European blue chips remained up but off session highs after a flat open on Wall Street yesterday, with a mixed take on Nokia's second quarter report and further falls for selected pharmaceuticals stocks keeping the market from pushing ahead.

"In the US, where we've had a mass of companies reporting, about 80 per cent have come in at, or above, forecasts and you have to expect that to start rebuilding confidence going forward," said Mark Tinker, European strategist at Commerzbank in London.

By 1345 GMT, the FTSE Eurotop 300 index of pan-European blue chips was 0.2 per cent higher while the narrower DJ Euro Stoxx 50 index was up about 0.3 per cent.

The Dow Jones Industrial Average was up 0.34 per cent and the tech-focused Nasdaq Composite Index was off 0.56 per cent.

Deutsche Telekom led the advancers, up about seven per cent, on hopes new chief executive Helmut Sihler will take bold steps to reduce the telecom flagship's huge debt pile.

Nokia posted higher second quarter profits, as expected, but shares in the world's largest mobile phone maker fell back after analysts said its forecasts left room for disappointment. The shares were down about six per cent.

Shares in Sweden's Ericsson were down 0.3 per cent ahead of its second quarter earnings tomorrow. They will be watched for pointers on the state of telecoms equipment demand.
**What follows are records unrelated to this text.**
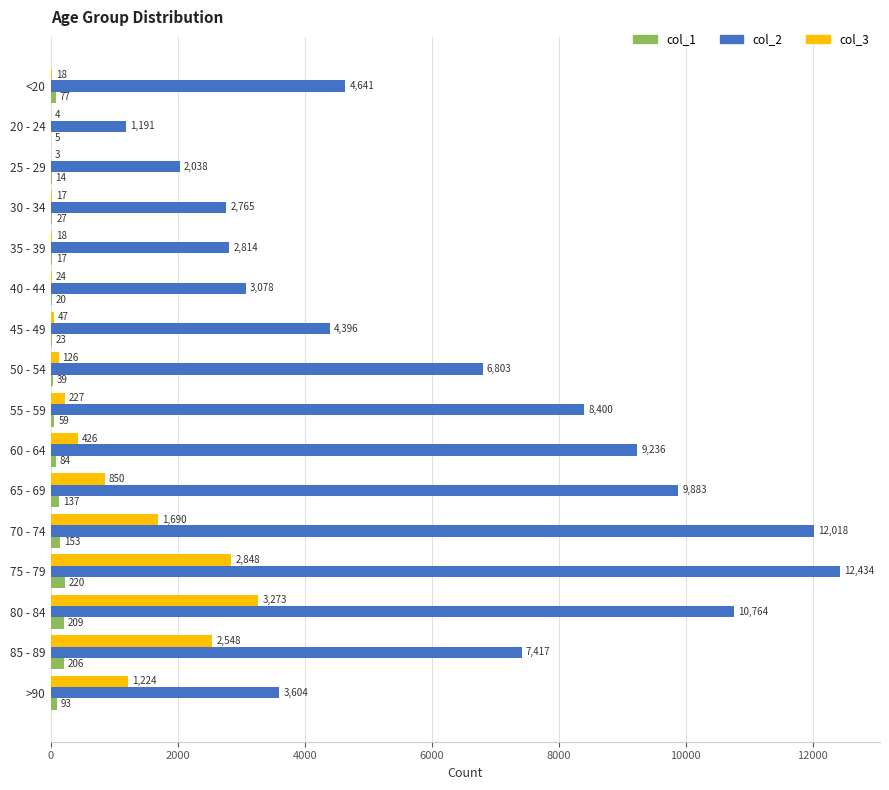

Which label corresponds to the largest value in the chart?

75 - 79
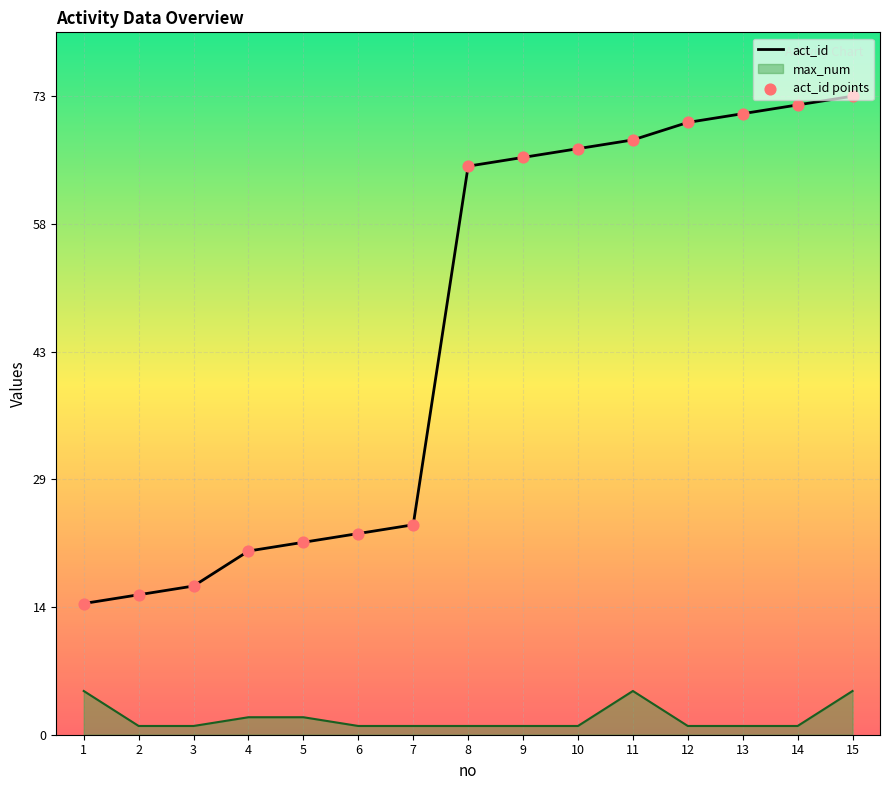

Which series has the widest spread of Y values?

act_id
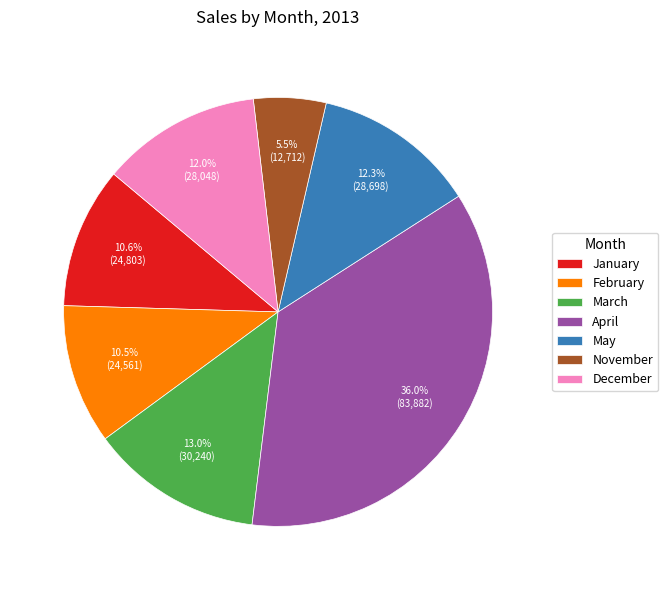

What is the smallest slice in the pie chart?

November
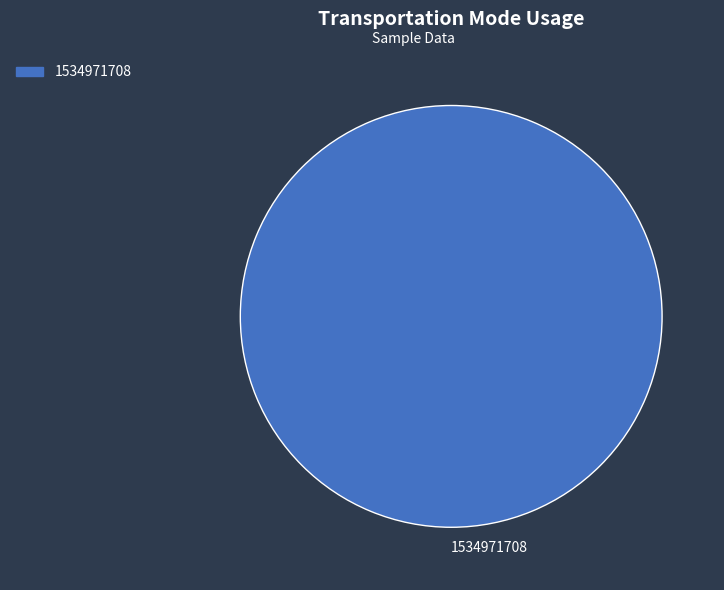

Is it true that 1534971708 is 100% of the pie?

True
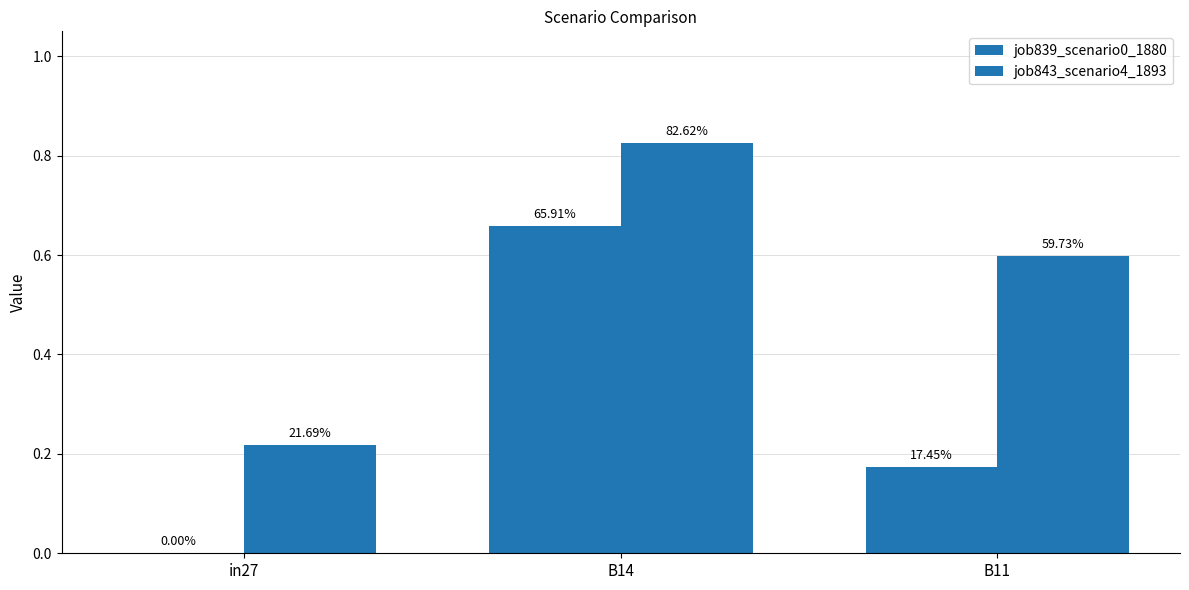

What is the value of the job843_scenario4_1893 bar at the 2nd from the left?

0.8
On Wall Street, the mood was mixed ahead of a welter of earnings reports expected later. US unemployment lines shortened last week as the number of initial jobless claims fell to their lowest level in about 17 months, according to government figures.

Bellwether International Business Machines Corp. said after the bell on Wednesday it eked out a second quarter profit of just a few pennies a share after a $1.4 billion charge to exit loss-making businesses and to cover job cuts.

Even before the exceptional, IBM's earnings were hit as companies clamped down on technology spending.

Eli Lilly and Co. yesterday posted a sharp drop in second quarter profit on plunging sales of its antidepressant Prozac and signalled its manufacturing woes could extend into 2003.

Switzerland's Novartis was among the leading fallers amid market fears that next Monday's results from the drugmaker could reveal a negative impact from dollar weakness and weak investment returns on its cash pile.